Published online by Cambridge University Press: 16 February 2023
Stephen Rippon has provided a helpful framework within which to consider land-use in coastal wetlands during the first millennium AD. He distinguishes three types of land-use. Exploitation was simply making use of the available resources: salt itself, saltmarsh grazing, fisheries, wildfowl, sub-surface peat, and constructional materials. Modification involved increasing productivity and utility, primarily by controlling water, by drainage and limited embankment of grazing and settlement areas. Transformation – the construction of sea-walls to exclude tidal waters, with permanent drainage systems landwards, and conversion of the former intertidal zone to grazing and arable – marked a fundamental disjunction with previous land-use. The landscape was changed (it was thought) permanently, in a high-risk, high-cost but also high-return strategy.

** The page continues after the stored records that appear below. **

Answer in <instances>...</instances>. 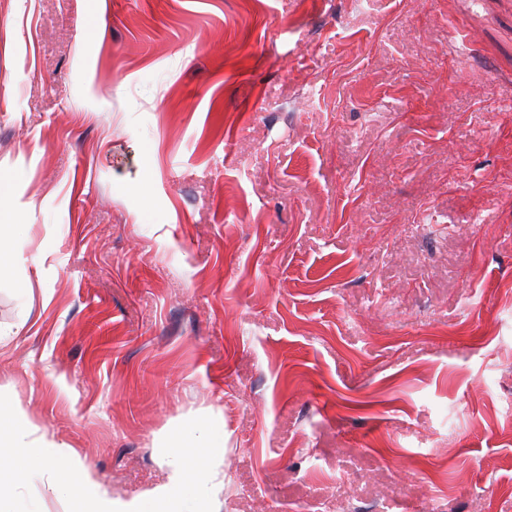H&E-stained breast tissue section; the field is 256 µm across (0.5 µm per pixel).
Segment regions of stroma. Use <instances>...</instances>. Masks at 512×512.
Instances as JSON below:
<instances>
[{
    "label": "stroma",
    "mask_w": 512,
    "mask_h": 512,
    "mask_svg": "<svg viewBox=\"0 0 512 512\" xmlns=\"http://www.w3.org/2000/svg\"><path fill=\"white\" fill-rule=\"evenodd\" d=\"M0 180V398L113 496L209 408L219 512H512V0H0Z\"/></svg>",
    "instance_id": "35a3bbf8"
}]
</instances>
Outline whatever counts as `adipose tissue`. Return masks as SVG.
<instances>
[{"instance_id":"obj_1","label":"adipose tissue","mask_w":512,"mask_h":512,"mask_svg":"<svg viewBox=\"0 0 512 512\" xmlns=\"http://www.w3.org/2000/svg\"><path fill=\"white\" fill-rule=\"evenodd\" d=\"M32 433L30 421L15 410L0 429V512H32L19 500L13 483L33 469L44 475L47 491L63 494L78 486L80 512H216L224 487L215 468L224 457V423L215 414L175 435L166 480L128 500L112 496L70 447L43 442Z\"/></svg>"}]
</instances>
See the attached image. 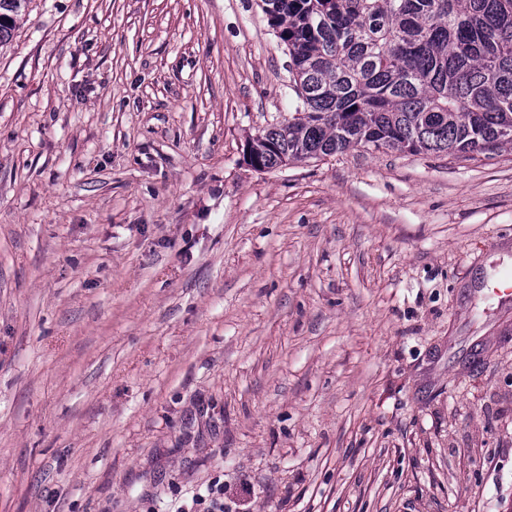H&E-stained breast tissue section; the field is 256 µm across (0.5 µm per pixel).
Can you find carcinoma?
<instances>
[{"label":"carcinoma","instance_id":"cac0c4a2","mask_svg":"<svg viewBox=\"0 0 512 512\" xmlns=\"http://www.w3.org/2000/svg\"><path fill=\"white\" fill-rule=\"evenodd\" d=\"M29 0H0V46ZM295 112L252 135L268 171L355 147L475 160L512 148V0H262Z\"/></svg>","mask_w":512,"mask_h":512}]
</instances>
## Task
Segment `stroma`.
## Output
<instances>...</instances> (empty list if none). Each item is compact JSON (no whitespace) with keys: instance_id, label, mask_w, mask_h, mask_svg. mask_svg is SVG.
I'll return each mask as SVG.
<instances>
[{"instance_id":"stroma-1","label":"stroma","mask_w":512,"mask_h":512,"mask_svg":"<svg viewBox=\"0 0 512 512\" xmlns=\"http://www.w3.org/2000/svg\"><path fill=\"white\" fill-rule=\"evenodd\" d=\"M260 0H31L0 47V512H512V149L260 172ZM196 505H205L202 510L193 512H224V487L214 483L207 488L206 496L196 498Z\"/></svg>"}]
</instances>
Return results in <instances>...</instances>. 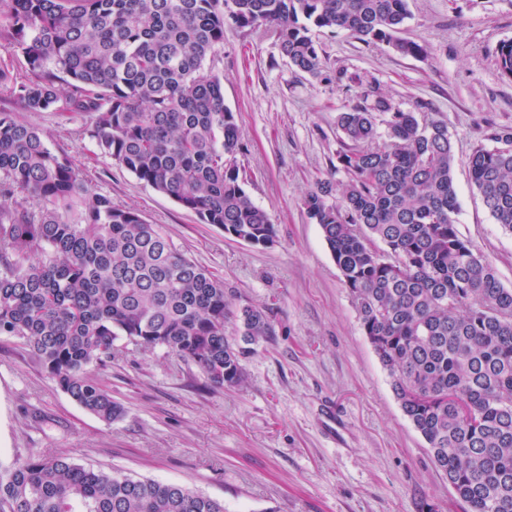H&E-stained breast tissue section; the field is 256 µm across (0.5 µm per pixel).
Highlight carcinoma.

There was never anything inevitable nor necessarily sequential about shifts from one of these forms of land-use to another: each represented an appropriate adaptation of human behaviour to prevailing circumstances in particular places. However, land-use in the second millennium AD tended towards transformation wherever that could be achieved, reaching its furthest extent in the nineteenth century. Indeed, some land-claim seems to have been undertaken then without very much thought, simply because agricultural ‘improvement’ was beyond question. The defence of reclaimed land was likewise scarcely questioned, well into the twentieth century. Formal economic appraisal to consider the value of the land defended in relation to the costs of its maintenance did not then figure.
In the first decade of the third millennium, the appropriate use of coastal wetlands is being reappraised, again in the light of changing circumstances. The criteria now being applied differ: coastal land-use is no longer the exclusive pre- serve of private owners hoping for profit. State direction of what is now called Flood and Coastal Erosion Risk Management (FCERM) leads to other priorities, such as conservation of natural habitats (driven by the EU Species, Birds and Habitats Directives), and longer-term economic considerations about climate change and the sustainability of coasts. The earlier paradigm – in which landclaim to increase agricultural productivity was seen as the natural and obvious course of action, and reclaimed land was considered to be claimed for ever – has now been abandoned. In turn, coastal policy options such as ‘managed realignment’ or ‘no active intervention’ are already having adverse effects on coastal archaeological sites and the wider historic environment.